In its press release, J.P. Morgan Asset Management describes launch of MONY as a private 506(c) fund for qualified purchasers. Investors subscribe through Morgan Money and receive tokens to their blockchain addresses. The fund pays daily dividends and allows both subscriptions and redemptions in cash or selected stablecoins, so the user experience stays close to a normal money-market fund.
Crypto outlet The Block reports launch as another step in large-bank tokenization. The article says the fund will first target institutions and wealthy clients, with a minimum ticket near one million dollars. Business Insider highlights product as a tool for treasury and liquidity management, not for retail trading, stressing that investors must meet strict wealth and qualification rules.

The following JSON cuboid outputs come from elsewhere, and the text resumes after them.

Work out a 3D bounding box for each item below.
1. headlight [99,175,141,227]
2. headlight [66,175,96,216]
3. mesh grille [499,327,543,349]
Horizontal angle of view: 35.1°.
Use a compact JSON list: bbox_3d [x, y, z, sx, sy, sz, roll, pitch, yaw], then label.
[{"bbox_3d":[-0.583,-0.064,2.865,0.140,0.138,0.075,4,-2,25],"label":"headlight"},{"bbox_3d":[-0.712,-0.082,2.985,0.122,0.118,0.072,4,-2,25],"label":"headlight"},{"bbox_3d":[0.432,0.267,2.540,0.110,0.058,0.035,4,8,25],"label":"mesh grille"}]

The fund runs on Kinexys Digital Assets, JPMorgan’s internal multi-chain tokenization platform. This system already supports tests with tokenized private equity and with collateral transfers between financial institutions. By placing a conservative money-market fund on Ethereum, JPMorgan moves a very familiar product into a programmable format that can, in future, connect to faster settlement rails and new types of financial tools.

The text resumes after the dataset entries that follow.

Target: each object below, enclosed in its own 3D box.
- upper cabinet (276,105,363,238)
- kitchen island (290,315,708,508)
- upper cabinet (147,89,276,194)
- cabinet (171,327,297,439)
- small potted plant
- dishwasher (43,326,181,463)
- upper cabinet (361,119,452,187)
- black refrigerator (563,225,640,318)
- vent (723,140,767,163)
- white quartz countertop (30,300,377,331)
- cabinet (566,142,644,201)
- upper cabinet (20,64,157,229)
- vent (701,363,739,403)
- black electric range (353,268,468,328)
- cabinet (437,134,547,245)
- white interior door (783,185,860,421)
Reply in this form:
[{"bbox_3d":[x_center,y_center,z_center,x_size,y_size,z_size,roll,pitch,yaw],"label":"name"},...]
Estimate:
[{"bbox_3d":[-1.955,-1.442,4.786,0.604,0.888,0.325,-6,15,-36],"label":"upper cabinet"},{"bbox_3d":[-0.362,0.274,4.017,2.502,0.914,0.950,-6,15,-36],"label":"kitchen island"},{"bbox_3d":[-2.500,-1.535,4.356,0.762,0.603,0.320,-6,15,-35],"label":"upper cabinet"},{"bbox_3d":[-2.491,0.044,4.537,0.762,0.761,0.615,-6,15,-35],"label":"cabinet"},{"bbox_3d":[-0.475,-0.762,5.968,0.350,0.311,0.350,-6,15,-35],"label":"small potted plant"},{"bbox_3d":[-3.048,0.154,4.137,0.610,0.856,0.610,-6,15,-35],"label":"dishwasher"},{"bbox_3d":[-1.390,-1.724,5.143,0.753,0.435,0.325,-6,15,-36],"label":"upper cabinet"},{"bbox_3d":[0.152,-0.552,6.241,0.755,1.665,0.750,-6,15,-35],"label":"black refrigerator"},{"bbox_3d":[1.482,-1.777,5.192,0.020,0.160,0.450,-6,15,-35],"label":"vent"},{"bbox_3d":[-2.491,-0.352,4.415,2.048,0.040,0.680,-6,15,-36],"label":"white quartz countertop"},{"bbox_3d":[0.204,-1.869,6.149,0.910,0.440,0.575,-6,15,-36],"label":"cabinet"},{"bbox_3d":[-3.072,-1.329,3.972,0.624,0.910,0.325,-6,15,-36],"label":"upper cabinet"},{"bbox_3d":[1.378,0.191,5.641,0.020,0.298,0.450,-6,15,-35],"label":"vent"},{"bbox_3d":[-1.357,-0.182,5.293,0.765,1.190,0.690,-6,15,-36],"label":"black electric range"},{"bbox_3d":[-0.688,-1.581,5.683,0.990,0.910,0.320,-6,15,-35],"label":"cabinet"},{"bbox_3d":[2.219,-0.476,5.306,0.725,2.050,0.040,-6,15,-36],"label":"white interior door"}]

John Donohue, Head of Global Liquidity at J.P. Morgan Asset Management, said that
with Morgan Money “tokenization can fundamentally change the speed and efficiency of transactions, adding new capabilities to traditional products.”
He described MONY as a first step that other large banks are likely to follow, and argued that fast, transparent fund tokens could become a new standard way for big investors to manage their short-term cash.